For all three types of TREs, if a valid biosample name for --epig-annotation is provided, then an additional column with epigenomic annotation for each TRE will show up in the final output.

Parameters

Input & Output

If you want to use BAM files as inputs:
- --bam-file: input bam file(s);
- --exp-type: Type of experiment. If the experiment is not listed as a choice, or you know the position of RNA ends on the reads and you want to override the defaults, you can specify:
  - R_5 (5’ of the read for single-end lib),
  - R_3 (3’ of the read for single-end lib),
  - R1_5 (5’ of the read1 for paired-end lib),
  - R1_3 (3’ of the read1 for paired-end lib),
  - R2_5 (5’ of the read2 for paired-end lib),
  - or R2_3 (3’ of the read2 for paired-end lib)
- --reverse-complement: Set this switch if 1) exp-type is Rx_x and 2) reads in this library represent the reverse complement of RNAs, like PROseq;
- --ct-bam: Bam file for input/control (optional);
If you want to use bigwig files as inputs:
- --bw-pl: Bigwig for signals on the forward strand;
- --bw-mn: Bigwig for signals on the reverse strand;
- --ct-bw-pl: Bigwig for input/control signals on the forward strand (optional);
- --ct-bw-mn: Bigwig for input/control signals on the reverse strand (optional);
--save-to: save peaks to this path (a folder), by default, current folder
--file-prefix: prefix to all outputs

Optional parameters

--dont-merge-reps: Starting with PINTS 1.2.x, the software automatically merges multiple replicates for a joint peak calling process. To call peaks individually for each sample, as in previous versions, use this option.
--epig-annotation <biosample>: Use this option together with the name of the biosample that the library was derived from, for example K562; then epigenomic annotations will be downloaded from the PINTS web server and used for annotating and augmenting TREs identified by PINTS (for hg38 only);
--relaxed-fdr-target <relaxed fdr>: In the presence of --epig-annotation, peaks that do not pass the original FDR cutoff but pass this relaxed cutoff and have support from DNase-seq and H3K27ac ChIP-seq will also be included in final outputs. By default, 2*fdr;
--mapq-threshold <min mapq>: Minimum mapping quality, by default: 30 or None;
--close-threshold <close distance>: Distance threshold for two peaks (on opposite strands) to be merged, by default: 300;
--fdr-target <fdr>: FDR target for multiple testing, by default: 0.1;
--chromosome-start-with <chromosome prefix>: Only keep reads mapped to chromosomes with this prefix. By default, all reads will be analyzed;
--thread <n thread>: Max number of threads the tool can create;
--borrow-info-reps: Borrow information from reps to refine calling of divergent elements;
--sensitive: Call peaks in a more sensitive mode (LRT+FC).
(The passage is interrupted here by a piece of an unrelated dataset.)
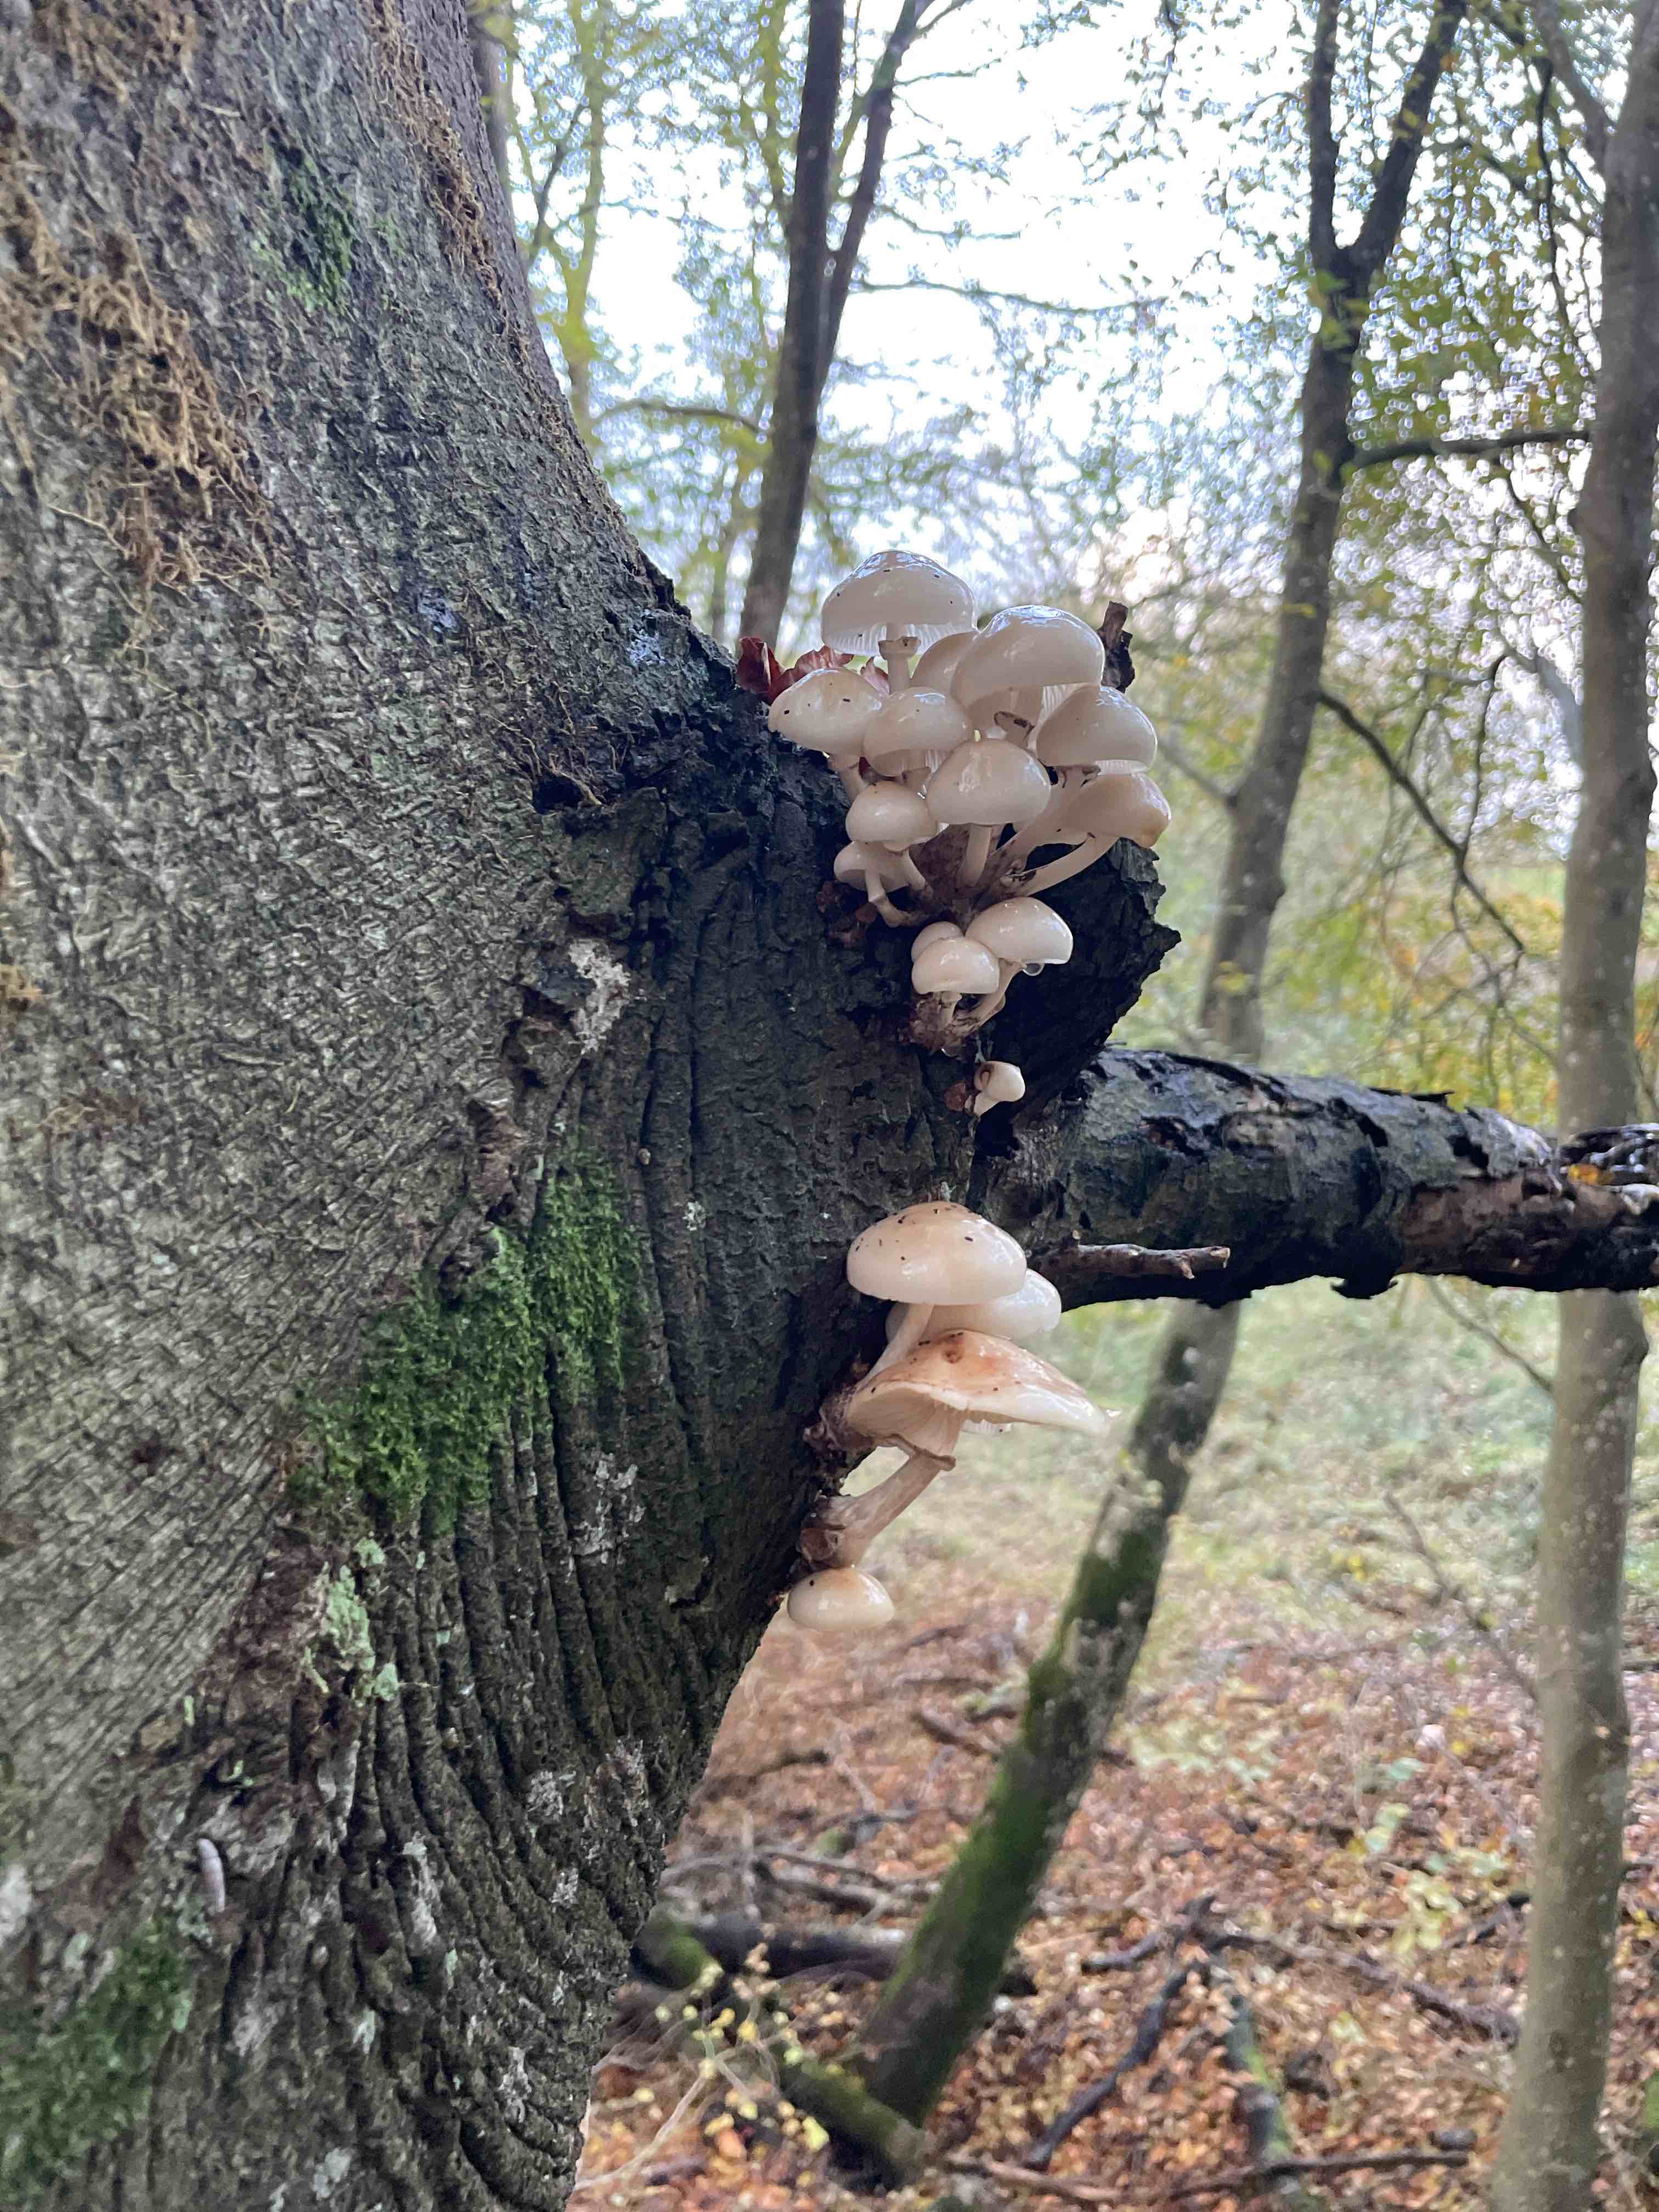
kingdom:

More parameters can be seen by running pints_caller -h.

Case Study: Identify Differentially Expressed TREs

In this section, we try to identify differentially expressed TREs (promoters and enhancers) from two conditions.
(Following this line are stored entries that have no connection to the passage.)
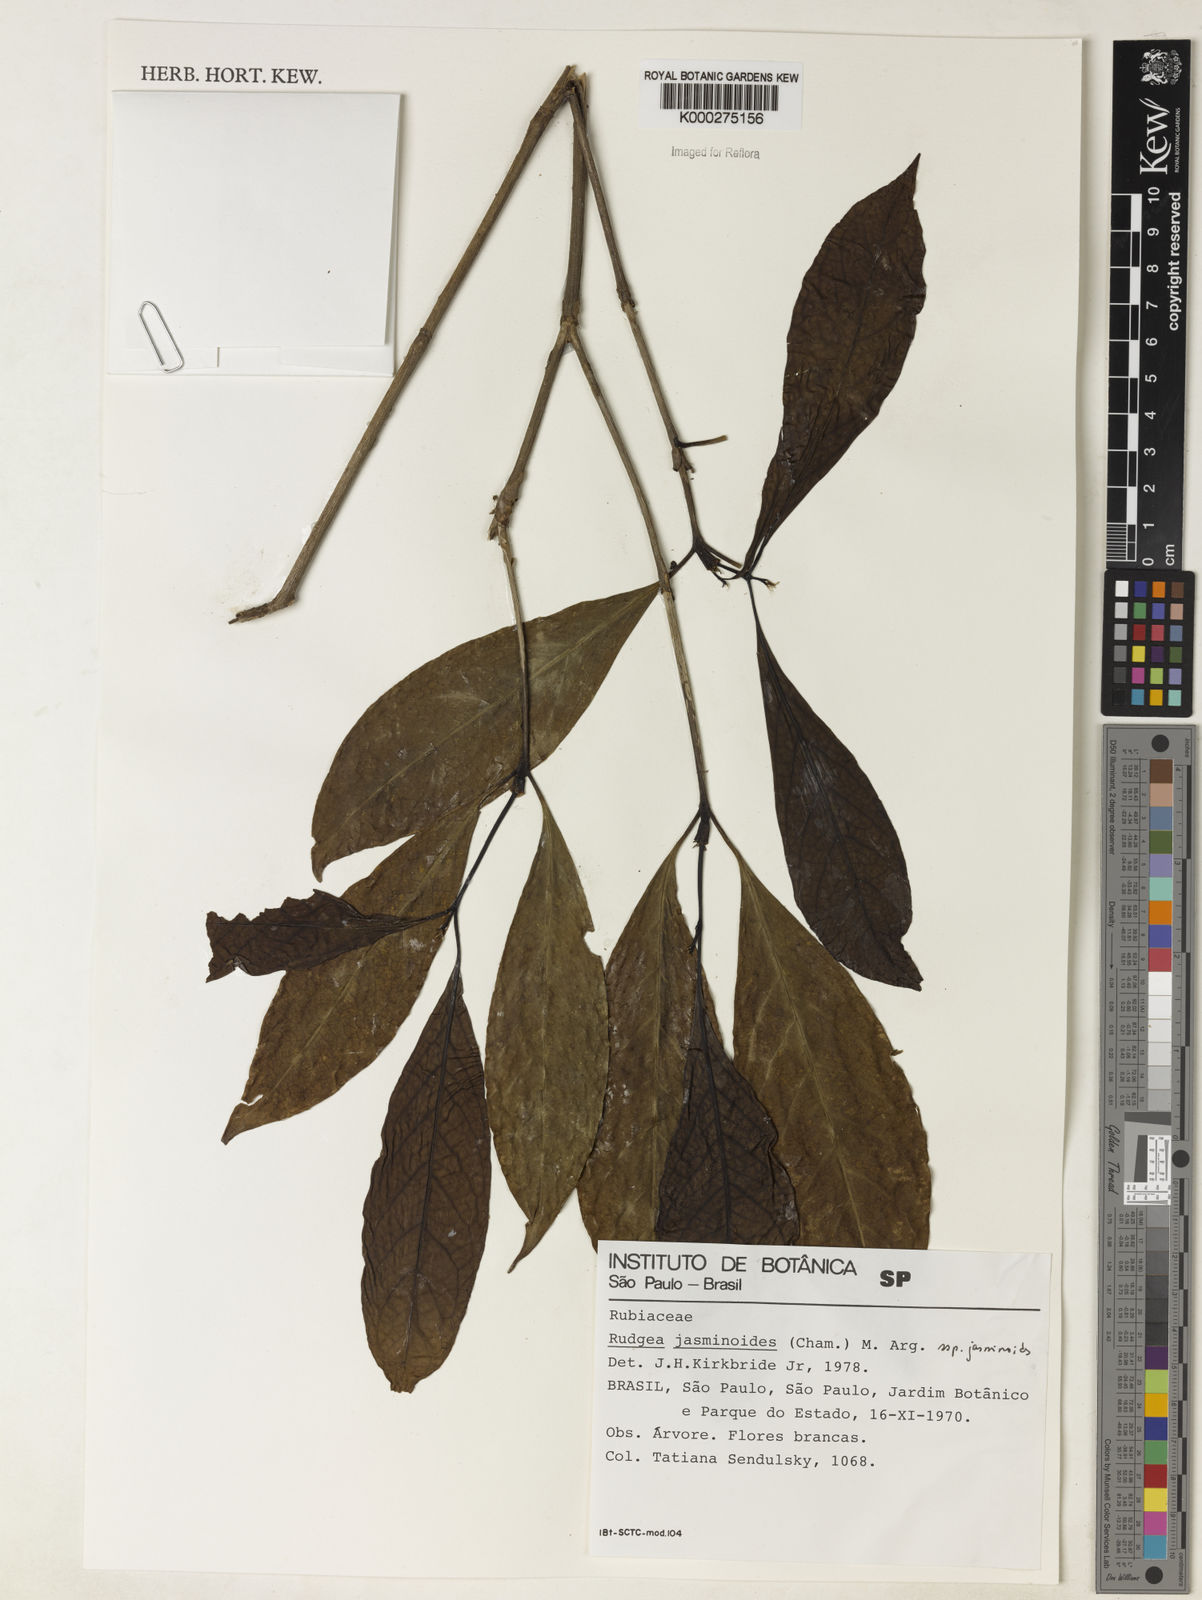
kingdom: Plantae
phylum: Tracheophyta
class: Magnoliopsida
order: Gentianales
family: Rubiaceae
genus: Rudgea
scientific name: Rudgea jasminoides
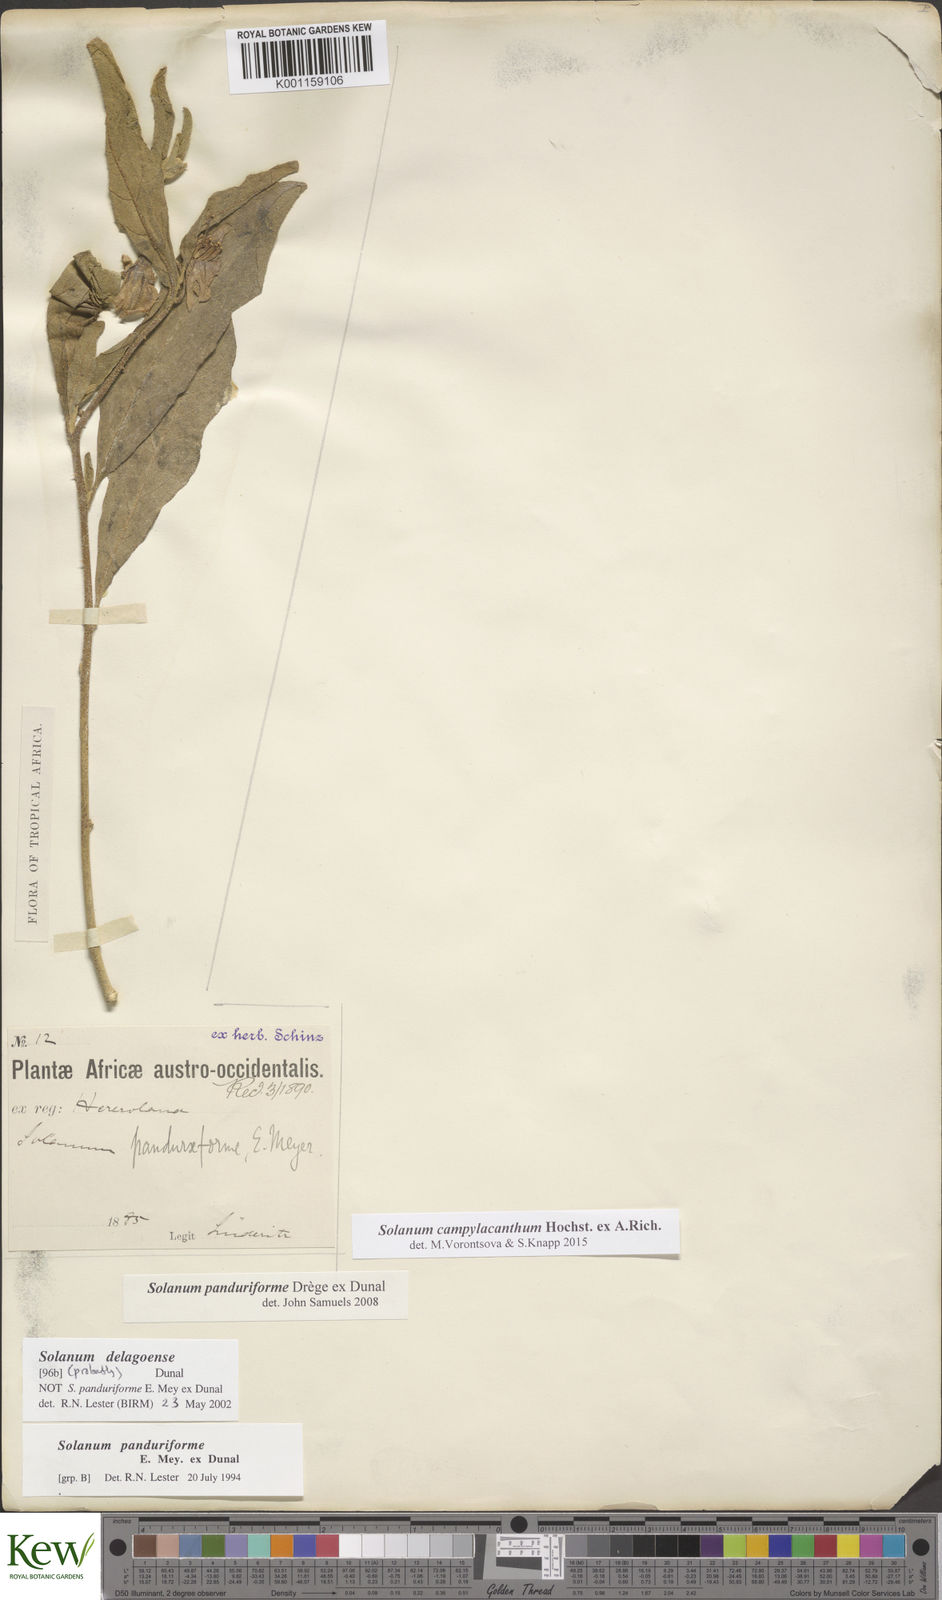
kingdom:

First, call peaks for each condition with pints_caller:

# control samples
pints_caller --bw-pl DMSO_r1_pl.bw DMSO_r2_pl.bw \ 
  --bw-mn DMSO_r1_mn.bw DMSO_r2_mn.bw \
  --thread 16 --file-prefix DMSO
# and treatment samples
pints_caller --bw-pl E2_r1_pl.bw E2_r2_pl.bw \
  --bw-mn E2_r1_mn.bw E2_r2_mn.bw \
  --thread 16 --file-prefix E2

Second, build the counts table with pints_counter:

pints_counter -b DMSO_1_bidirectional_peaks.bed E2_1_bidirectional_peaks.bed \ 
  -u DMSO_1_unidirectional_peaks.bed E2_1_unidirectional_peaks.bed \
  -p DMSO_r1_pl.bw DMSO_r2_pl.bw E2_r1_pl.bw E2_r2_pl.bw \
  -m DMSO_r1_mn.bw DMSO_r2_mn.bw E2_r1_mn.bw E2_r2_mn.bw \
  -c DMSO DMSO E2 E2 \
  -r 1 2 1 2 \
  -s counts.csv

The counts table look like the following:

,DMSO_1,DMSO_2,E2_1,E2_2
chr1:10609-10620,17,22,44,43
chr1:629905-629938,169,13,224,82
chr1:633956-634096,218,12,271,102
chr1:778554-778929,1180,195,1327,495
chr1:779719-779721,0,0,12,2
chr1:779846-780119,6,0,30,6
chr1:827199-827316,48,22,101,46
chr1:827326-827736,634,88,752,318
chr1:827742-827773,19,0,32,8

Third, feed DESeq2/edgeR with the counts table for differential expression analysis

Additional Tools

pints_visualizer: Generate bigwig files for the inputs.
pints_counter: Generate count matrix for downstream usages (e.g. differential expression analysis).
pints_normalizer: Normalize inputs.
pints_boundary_extender: Extend peaks from summits.

You can use tool_name --help to see parameters for each tool.